-- TASK STATEMENT --
Check each line of the material below for the string "Right", then report how many lines have it, and nothing else.

- - -

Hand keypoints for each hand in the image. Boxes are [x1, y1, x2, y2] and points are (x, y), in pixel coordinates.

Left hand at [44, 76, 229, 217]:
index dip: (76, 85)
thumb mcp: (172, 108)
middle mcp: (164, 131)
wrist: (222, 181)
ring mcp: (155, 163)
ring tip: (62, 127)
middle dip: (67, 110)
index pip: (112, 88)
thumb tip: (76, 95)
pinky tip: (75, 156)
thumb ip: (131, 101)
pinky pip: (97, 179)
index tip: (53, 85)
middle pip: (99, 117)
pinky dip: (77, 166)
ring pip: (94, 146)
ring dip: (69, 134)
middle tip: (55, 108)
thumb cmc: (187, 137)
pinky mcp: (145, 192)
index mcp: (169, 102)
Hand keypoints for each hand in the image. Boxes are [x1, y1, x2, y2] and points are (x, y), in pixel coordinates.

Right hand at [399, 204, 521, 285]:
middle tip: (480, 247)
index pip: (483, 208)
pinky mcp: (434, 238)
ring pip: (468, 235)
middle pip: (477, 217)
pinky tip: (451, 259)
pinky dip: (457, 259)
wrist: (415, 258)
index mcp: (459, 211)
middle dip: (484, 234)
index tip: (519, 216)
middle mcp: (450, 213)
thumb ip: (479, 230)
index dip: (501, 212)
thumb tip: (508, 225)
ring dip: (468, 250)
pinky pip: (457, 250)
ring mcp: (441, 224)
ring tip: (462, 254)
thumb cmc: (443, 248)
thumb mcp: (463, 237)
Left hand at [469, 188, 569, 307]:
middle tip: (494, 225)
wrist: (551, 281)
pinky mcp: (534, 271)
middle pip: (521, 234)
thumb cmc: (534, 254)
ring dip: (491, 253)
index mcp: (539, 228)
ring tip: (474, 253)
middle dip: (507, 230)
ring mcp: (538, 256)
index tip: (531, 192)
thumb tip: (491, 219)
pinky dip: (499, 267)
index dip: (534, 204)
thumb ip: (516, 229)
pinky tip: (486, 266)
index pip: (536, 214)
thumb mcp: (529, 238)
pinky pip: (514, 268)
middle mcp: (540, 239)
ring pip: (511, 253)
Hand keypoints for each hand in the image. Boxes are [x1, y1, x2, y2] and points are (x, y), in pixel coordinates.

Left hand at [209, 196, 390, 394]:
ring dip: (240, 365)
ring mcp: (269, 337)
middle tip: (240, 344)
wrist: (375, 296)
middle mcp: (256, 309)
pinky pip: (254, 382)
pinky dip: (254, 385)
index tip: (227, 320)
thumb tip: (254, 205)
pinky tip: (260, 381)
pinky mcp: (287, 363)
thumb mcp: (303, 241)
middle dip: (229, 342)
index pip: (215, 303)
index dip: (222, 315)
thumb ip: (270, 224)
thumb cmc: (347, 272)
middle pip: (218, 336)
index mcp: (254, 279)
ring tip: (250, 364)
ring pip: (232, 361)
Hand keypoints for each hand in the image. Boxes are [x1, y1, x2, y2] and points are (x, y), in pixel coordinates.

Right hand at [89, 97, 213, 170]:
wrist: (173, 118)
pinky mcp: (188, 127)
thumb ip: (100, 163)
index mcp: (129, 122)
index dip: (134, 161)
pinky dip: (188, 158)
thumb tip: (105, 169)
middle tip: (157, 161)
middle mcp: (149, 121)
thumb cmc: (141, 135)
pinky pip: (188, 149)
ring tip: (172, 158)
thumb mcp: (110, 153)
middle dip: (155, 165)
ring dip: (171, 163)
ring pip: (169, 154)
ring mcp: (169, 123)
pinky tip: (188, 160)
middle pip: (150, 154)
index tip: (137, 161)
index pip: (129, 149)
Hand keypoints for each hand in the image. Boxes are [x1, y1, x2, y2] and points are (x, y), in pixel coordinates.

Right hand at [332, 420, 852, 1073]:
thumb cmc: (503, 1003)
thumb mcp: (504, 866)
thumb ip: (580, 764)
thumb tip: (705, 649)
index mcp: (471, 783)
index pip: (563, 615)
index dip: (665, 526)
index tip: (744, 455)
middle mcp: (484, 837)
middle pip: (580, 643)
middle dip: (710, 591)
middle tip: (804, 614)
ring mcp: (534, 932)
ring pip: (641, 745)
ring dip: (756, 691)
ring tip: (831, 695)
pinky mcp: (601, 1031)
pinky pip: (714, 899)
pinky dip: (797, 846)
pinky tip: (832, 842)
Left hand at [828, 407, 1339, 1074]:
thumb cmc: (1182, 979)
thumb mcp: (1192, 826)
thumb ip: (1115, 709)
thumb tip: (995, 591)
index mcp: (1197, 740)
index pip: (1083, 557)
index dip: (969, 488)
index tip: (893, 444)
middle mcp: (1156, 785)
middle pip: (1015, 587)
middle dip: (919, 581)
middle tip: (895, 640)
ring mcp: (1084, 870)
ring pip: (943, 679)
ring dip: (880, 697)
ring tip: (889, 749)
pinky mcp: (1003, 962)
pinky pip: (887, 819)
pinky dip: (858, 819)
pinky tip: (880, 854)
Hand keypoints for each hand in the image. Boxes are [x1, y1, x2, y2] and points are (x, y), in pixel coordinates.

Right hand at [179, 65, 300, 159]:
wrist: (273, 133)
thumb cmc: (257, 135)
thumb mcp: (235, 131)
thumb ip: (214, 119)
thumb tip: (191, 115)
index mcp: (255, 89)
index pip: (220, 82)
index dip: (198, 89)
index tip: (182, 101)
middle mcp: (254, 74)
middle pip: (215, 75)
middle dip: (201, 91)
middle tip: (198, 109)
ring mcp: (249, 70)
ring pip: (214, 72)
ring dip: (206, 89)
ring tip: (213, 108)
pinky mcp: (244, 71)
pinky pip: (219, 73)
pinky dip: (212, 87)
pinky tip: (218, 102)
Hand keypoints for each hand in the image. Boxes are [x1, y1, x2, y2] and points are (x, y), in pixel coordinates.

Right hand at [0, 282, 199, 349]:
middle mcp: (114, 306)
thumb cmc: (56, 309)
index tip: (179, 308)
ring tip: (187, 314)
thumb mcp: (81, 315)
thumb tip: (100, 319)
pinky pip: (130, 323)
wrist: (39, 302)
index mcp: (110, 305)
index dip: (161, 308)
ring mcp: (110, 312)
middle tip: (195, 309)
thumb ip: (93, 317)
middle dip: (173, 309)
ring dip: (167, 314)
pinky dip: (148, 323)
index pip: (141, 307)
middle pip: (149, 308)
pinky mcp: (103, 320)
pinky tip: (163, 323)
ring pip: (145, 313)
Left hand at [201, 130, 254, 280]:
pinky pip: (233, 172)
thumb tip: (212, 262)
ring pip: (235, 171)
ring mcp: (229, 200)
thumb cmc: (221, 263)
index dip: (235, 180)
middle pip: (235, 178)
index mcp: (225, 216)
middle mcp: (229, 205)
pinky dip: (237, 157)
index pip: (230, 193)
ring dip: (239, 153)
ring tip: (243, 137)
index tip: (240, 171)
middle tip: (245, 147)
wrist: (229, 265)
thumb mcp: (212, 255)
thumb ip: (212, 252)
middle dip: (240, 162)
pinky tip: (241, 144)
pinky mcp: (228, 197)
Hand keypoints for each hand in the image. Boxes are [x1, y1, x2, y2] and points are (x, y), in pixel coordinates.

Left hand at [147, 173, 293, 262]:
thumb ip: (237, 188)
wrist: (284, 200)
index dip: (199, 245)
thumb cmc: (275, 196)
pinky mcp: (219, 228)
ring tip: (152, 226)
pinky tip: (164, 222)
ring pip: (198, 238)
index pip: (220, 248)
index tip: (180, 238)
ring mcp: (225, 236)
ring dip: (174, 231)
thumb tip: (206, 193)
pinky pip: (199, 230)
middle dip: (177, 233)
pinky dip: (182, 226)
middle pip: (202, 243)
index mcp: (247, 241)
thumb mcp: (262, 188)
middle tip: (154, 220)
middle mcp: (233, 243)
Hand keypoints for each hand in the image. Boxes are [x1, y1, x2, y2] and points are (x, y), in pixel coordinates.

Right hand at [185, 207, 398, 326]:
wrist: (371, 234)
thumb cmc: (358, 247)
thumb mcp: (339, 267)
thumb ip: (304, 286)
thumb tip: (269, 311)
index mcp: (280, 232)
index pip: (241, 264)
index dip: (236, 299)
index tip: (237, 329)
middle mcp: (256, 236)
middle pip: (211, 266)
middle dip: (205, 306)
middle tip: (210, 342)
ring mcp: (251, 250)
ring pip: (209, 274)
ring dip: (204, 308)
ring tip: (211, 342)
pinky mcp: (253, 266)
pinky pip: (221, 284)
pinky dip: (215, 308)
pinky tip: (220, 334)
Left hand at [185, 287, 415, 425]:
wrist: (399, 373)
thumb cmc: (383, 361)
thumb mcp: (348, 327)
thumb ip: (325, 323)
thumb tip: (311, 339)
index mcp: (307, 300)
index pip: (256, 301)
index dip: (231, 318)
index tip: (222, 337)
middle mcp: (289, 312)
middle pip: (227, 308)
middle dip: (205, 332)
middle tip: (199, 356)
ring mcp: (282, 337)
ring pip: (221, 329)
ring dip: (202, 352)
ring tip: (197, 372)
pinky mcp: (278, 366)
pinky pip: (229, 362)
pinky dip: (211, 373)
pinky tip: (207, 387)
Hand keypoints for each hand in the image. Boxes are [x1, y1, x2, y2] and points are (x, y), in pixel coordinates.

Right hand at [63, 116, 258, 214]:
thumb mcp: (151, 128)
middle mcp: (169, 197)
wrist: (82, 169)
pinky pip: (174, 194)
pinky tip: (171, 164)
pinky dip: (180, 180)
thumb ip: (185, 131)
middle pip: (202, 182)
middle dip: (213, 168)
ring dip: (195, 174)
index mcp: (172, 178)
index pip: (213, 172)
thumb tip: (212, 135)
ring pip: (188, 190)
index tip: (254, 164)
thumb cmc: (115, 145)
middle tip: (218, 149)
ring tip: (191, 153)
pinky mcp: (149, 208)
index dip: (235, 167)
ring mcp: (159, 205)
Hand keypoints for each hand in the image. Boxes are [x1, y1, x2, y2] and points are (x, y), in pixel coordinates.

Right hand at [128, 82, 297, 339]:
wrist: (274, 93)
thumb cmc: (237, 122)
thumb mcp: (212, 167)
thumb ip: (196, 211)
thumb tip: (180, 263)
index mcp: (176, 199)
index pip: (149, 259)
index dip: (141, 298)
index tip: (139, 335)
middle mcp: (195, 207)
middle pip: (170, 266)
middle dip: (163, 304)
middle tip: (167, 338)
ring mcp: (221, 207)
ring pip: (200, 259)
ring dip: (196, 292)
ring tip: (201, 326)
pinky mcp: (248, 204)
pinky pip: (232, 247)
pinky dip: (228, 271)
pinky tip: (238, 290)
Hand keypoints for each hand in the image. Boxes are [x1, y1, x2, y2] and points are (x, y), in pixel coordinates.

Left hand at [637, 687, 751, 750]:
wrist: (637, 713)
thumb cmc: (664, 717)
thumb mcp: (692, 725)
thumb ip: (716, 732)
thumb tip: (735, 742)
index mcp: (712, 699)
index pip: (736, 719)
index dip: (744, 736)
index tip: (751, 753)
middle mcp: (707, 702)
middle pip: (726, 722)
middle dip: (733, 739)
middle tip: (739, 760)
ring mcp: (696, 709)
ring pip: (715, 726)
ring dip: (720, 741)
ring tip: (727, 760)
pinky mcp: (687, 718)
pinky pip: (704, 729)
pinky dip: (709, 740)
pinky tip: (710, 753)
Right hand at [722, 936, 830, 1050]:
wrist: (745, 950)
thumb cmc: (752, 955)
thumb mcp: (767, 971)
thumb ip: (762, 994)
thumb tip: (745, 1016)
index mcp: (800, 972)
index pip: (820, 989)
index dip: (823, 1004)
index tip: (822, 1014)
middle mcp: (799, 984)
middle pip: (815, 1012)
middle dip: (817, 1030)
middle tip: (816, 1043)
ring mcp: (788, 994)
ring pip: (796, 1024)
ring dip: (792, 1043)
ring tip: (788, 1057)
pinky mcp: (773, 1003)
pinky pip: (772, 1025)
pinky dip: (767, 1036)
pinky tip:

- - -

-- SOLUTION --
9